The latter change appeared to alter the sterols that the temperature-tolerant yeast produced, the study's authors found, shifting the production of a sterol called ergosterol over to production of an alternative form known as fecosterol, in tandem with a rise in the expression of genes contributing to sterol production.

"Since that mutation took place in three independent cultivations, it appears to be the most important factor in terms of the yeast becoming thermotolerant," corresponding author Jens Nielsen, a systems biology researcher with Chalmers University of Technology's Novo Nordisk Foundation Center for Biosustainability, said in a statement. "This shows how rapidly evolution can change an organism."

"It is interesting that the structure in fecosterol is the same as in sterol-like molecules," he added, "which protect some bacteria and plants against high temperatures."


For another Science study, a University of Oxford- and University of Leuven-led team took a look at early transmission events that led to the ongoing epidemic of HIV-1, group M infections in humans.

Through statistical analyses of HIV-1 sequences from isolates collected in central Africa, the researchers put the earliest group M infections in humans back to roughly the 1920s in Kinshasa, the capital of the Democratic Republic of the Congo.

Although HIV viruses have made the jump to humans more than a dozen times, including transmission of HIV-1 from groups O, N, and P, authors of the analysis explained, the group M form of the disease is thus far the only one that has spread to pandemic proportions.
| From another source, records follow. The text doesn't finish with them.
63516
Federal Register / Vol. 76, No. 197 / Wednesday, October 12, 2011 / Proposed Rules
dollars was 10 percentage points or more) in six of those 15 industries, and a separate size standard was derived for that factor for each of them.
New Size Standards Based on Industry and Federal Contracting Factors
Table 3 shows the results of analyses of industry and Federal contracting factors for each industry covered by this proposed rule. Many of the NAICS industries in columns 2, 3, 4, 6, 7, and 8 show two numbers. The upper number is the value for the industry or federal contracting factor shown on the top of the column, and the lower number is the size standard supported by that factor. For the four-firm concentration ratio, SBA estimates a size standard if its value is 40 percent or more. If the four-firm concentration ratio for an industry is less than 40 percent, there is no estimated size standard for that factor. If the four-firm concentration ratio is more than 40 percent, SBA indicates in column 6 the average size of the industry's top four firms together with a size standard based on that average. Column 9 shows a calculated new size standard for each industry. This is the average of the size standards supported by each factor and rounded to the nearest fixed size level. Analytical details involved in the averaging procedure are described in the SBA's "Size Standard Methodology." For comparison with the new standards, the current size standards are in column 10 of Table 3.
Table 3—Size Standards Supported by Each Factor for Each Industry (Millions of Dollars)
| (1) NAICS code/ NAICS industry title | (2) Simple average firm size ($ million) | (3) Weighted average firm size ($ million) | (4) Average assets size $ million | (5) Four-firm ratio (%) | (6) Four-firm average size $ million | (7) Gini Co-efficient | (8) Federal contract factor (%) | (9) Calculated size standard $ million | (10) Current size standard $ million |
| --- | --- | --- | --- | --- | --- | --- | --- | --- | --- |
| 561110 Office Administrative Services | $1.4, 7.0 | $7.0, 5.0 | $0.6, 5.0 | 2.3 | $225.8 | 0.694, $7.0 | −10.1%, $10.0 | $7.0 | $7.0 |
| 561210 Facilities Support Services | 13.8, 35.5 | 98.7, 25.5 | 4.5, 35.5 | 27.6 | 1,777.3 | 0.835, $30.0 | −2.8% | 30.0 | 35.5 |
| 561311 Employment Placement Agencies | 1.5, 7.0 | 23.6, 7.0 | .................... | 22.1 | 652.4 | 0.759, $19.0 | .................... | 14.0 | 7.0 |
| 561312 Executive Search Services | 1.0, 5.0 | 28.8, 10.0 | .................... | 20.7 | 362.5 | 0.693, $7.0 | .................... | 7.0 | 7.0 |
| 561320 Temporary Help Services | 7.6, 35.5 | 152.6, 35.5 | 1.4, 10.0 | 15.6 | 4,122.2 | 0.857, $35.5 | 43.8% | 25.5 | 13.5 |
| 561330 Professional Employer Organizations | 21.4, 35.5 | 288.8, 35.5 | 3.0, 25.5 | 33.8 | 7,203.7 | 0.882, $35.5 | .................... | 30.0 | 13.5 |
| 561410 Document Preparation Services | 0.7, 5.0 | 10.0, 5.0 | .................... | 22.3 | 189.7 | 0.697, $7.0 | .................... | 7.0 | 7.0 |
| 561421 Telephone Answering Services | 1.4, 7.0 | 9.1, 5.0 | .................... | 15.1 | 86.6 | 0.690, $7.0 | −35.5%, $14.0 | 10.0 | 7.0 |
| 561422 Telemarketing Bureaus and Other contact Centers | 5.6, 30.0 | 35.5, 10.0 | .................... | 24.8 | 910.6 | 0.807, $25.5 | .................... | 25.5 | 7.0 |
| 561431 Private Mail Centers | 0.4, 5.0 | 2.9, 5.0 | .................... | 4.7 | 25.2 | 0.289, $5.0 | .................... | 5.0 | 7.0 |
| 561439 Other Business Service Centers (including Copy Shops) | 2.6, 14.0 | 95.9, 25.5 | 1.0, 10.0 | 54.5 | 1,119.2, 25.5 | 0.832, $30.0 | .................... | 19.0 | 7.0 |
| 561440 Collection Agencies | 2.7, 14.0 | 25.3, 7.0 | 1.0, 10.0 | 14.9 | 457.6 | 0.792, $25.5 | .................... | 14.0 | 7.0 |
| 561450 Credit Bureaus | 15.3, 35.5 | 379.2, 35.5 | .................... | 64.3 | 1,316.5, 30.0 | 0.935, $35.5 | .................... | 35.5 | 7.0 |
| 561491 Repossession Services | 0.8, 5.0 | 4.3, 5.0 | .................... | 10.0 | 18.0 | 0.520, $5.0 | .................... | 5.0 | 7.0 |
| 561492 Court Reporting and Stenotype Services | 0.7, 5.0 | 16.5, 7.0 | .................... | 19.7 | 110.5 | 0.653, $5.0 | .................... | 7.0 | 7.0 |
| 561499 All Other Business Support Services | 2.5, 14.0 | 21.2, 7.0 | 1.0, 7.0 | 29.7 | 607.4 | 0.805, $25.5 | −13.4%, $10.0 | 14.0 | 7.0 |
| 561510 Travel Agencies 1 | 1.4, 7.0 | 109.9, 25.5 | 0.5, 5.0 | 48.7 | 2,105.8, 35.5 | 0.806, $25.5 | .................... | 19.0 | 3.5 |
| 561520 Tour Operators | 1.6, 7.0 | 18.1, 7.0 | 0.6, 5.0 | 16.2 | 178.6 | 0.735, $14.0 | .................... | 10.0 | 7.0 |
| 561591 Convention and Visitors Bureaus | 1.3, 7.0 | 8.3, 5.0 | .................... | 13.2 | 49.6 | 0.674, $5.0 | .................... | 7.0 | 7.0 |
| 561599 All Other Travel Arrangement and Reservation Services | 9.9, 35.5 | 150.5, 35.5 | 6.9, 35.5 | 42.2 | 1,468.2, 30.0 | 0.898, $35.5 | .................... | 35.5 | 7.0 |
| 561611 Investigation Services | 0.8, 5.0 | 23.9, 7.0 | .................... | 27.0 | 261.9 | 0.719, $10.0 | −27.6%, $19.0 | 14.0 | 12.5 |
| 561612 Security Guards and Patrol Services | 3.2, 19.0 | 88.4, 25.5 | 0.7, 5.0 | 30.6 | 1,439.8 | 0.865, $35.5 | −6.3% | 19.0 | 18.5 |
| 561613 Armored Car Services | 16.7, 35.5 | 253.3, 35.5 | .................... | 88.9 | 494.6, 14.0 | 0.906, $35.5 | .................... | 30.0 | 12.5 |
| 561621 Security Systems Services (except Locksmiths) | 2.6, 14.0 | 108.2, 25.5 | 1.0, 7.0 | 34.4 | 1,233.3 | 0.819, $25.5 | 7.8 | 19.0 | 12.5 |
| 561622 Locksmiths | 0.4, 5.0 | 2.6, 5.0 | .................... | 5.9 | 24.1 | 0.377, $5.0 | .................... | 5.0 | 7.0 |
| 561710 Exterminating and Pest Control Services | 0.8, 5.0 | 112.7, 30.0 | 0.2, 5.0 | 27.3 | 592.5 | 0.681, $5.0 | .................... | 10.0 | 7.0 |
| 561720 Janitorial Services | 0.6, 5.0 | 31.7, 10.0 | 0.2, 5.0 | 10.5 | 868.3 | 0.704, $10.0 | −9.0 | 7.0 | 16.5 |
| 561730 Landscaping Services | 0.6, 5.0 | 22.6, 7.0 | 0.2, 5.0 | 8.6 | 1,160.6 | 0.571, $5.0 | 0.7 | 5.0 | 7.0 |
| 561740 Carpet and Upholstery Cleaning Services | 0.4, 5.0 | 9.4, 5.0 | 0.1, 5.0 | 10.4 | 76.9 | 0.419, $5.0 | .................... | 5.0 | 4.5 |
The team retraced this spread out of Kinshasa to other parts of Africa and beyond over time using genetic models designed to follow viral lineage migration. The analysis suggests group M HIV-1 movement was aided by factors such as the establishment of an active railway system, urban growth, and other social changes.

"'For the first time we have analyzed all the available evidence using the latest phylogeographic techniques, which enable us to statistically estimate where a virus comes from," University of Oxford zoology researcher Oliver Pybus, a co-corresponding author on the study, said in a statement.

"It seems a combination of factors in Kinshasa in the early 20th Century created a 'perfect storm' for the emergence of HIV," Pybus said, "leading to a generalised epidemic with unstoppable momentum that unrolled across sub-Saharan Africa."